Activity | Please say whether each statement agrees with the profile of Dr. Moller below, answering yes or no and quoting the words of the profile that decide it. 1. Dr. Moller became the Company's Chief Medical Officer in March 1995. 2. Dr. Moller was medical director for Synthelabo Scandinavia A/S from 1983 to 1992. 3. IPC Nordic A/S is a Swedish consulting firm.

== Page extract

Claus Moller, M.D., Ph.D. was appointed as a Director in March 1995 and
became the Company's Chief Medical Officer in March 1995. Since April 1, 1994,
Dr. Moller has served as a consultant to the Company, responsible for
coordinating the Company's European clinical trials. Dr. Moller is a director
and a principal shareholder of IPC Nordic A/S, a Danish pharmaceutical
consulting firm. From 1989 to 1994, Dr. Moller was medical director for
Synthelabo Scandinavia A/S, a Danish pharmaceutical company, and from 1983 to
1992, he was involved in cell biology and biomedical research at the University
of Copenhagen, Denmark.

====
== Given records

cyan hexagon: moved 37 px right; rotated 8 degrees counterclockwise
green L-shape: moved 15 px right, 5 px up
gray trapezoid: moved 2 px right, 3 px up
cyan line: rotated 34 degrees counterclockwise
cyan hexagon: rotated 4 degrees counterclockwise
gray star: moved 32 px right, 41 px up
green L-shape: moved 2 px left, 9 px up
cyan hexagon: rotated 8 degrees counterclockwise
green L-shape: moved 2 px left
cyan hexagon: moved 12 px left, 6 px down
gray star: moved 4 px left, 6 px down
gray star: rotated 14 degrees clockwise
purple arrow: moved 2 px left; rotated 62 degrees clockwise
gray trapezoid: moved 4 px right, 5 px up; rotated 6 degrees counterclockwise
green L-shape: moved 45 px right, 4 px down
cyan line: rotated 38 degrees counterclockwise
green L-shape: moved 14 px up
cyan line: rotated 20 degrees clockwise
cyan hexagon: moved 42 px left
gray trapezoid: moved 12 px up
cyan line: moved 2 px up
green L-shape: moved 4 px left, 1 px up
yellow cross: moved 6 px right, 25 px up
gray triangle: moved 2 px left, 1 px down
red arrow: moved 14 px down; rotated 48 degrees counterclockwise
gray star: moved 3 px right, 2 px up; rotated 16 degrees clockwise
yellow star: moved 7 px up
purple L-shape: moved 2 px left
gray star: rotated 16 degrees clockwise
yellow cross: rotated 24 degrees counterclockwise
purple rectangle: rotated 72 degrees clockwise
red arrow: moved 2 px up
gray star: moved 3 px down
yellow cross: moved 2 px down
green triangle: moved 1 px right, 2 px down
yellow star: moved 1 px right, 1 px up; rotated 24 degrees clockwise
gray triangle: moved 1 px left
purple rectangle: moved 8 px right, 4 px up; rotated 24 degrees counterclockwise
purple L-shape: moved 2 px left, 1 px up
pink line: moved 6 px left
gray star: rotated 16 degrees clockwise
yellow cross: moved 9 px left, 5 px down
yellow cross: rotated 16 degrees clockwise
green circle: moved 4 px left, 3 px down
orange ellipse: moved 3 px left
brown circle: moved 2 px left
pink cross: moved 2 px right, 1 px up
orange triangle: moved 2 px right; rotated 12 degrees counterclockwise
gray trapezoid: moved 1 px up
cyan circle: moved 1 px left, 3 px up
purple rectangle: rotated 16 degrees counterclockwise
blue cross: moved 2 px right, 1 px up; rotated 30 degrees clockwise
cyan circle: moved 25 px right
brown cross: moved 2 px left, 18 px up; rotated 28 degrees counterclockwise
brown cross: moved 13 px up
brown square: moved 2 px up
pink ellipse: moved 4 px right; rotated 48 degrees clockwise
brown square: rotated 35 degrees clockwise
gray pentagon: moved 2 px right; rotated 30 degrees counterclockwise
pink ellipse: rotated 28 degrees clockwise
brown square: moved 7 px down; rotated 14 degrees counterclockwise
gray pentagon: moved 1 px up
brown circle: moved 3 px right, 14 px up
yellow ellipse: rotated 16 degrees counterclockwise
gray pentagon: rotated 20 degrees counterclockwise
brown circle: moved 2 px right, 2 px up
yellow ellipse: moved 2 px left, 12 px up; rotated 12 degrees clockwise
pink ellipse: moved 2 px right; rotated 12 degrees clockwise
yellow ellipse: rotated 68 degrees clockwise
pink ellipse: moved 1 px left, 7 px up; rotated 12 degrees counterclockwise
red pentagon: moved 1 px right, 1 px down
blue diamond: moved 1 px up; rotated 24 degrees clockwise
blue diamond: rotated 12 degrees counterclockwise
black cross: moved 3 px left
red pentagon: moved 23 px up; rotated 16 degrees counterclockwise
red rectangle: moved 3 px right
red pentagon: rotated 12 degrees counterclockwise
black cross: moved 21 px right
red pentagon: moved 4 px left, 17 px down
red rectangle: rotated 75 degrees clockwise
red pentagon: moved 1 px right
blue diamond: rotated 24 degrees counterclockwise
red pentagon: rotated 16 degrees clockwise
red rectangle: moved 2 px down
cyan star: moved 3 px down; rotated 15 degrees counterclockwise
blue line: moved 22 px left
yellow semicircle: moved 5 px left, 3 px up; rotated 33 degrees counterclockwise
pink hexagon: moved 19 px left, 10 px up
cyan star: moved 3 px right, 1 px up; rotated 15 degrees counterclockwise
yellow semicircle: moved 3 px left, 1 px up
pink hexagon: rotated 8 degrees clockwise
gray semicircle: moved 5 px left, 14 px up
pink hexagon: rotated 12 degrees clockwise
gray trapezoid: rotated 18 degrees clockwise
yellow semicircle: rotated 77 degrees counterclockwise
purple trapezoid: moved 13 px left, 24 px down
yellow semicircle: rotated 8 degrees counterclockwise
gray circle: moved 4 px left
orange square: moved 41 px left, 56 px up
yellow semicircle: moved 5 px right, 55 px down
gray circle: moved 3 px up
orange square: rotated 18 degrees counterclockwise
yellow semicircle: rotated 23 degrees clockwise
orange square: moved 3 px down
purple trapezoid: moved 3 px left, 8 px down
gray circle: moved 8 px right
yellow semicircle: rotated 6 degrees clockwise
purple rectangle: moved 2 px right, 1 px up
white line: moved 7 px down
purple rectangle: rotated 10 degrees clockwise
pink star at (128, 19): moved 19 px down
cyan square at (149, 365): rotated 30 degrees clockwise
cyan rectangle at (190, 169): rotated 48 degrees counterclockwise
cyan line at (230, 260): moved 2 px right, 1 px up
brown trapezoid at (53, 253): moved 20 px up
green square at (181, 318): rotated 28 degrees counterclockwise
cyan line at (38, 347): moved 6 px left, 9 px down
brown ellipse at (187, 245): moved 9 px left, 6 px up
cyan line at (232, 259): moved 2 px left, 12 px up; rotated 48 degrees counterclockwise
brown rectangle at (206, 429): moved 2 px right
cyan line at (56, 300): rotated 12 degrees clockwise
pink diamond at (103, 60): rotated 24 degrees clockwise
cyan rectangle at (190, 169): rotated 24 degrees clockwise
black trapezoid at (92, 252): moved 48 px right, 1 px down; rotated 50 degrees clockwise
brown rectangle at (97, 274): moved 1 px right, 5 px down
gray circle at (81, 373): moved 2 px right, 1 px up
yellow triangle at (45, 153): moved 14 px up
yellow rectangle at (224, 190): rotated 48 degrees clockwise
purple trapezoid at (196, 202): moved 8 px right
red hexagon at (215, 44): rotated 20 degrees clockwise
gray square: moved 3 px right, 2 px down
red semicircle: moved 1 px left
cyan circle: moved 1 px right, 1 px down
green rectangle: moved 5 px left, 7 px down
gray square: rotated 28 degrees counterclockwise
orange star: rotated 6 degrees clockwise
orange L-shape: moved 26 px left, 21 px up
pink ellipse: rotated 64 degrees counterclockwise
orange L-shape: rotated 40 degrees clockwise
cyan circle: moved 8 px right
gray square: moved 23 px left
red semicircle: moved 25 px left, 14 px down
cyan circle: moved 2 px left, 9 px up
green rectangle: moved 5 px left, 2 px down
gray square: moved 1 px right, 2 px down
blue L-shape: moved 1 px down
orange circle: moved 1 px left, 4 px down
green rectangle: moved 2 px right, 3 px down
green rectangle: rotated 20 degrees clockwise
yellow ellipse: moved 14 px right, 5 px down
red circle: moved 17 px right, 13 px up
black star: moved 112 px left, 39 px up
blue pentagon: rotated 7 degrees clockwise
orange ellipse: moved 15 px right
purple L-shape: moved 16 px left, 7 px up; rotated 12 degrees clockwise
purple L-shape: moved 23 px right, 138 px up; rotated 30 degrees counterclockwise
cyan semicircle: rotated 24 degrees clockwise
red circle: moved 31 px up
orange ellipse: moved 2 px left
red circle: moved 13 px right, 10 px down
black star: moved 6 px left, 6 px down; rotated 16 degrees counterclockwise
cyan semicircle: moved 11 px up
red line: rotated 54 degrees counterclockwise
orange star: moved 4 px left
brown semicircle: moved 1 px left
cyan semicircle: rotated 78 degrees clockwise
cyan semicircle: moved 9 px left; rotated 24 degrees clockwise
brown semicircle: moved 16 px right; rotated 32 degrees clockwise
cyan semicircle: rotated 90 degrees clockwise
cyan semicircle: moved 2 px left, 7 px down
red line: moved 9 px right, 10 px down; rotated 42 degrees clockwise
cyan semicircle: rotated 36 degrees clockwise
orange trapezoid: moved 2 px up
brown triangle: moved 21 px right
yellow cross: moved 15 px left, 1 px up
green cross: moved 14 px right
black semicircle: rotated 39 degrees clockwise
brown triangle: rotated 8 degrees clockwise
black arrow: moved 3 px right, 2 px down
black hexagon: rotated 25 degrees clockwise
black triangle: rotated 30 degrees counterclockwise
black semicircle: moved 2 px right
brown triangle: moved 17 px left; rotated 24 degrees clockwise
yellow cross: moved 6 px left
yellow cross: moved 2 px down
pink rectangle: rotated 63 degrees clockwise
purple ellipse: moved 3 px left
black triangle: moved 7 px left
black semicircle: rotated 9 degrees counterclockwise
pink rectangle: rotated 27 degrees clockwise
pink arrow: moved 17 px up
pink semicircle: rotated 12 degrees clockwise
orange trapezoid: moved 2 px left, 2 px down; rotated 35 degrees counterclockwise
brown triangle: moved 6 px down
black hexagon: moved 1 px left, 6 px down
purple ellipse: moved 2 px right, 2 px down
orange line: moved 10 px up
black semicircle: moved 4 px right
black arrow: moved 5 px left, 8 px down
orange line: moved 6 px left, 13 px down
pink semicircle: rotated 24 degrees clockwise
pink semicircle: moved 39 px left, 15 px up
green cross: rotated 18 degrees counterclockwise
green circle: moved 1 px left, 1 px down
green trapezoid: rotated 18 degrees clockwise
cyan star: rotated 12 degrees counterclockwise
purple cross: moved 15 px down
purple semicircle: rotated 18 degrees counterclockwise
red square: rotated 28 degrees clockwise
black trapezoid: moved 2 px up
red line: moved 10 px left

====

Written answer |
1. Yes: "became the Company's Chief Medical Officer in March 1995"
2. No: "From 1989 to 1994, Dr. Moller was medical director for Synthelabo Scandinavia A/S"
3. No: "IPC Nordic A/S, a Danish pharmaceutical consulting firm"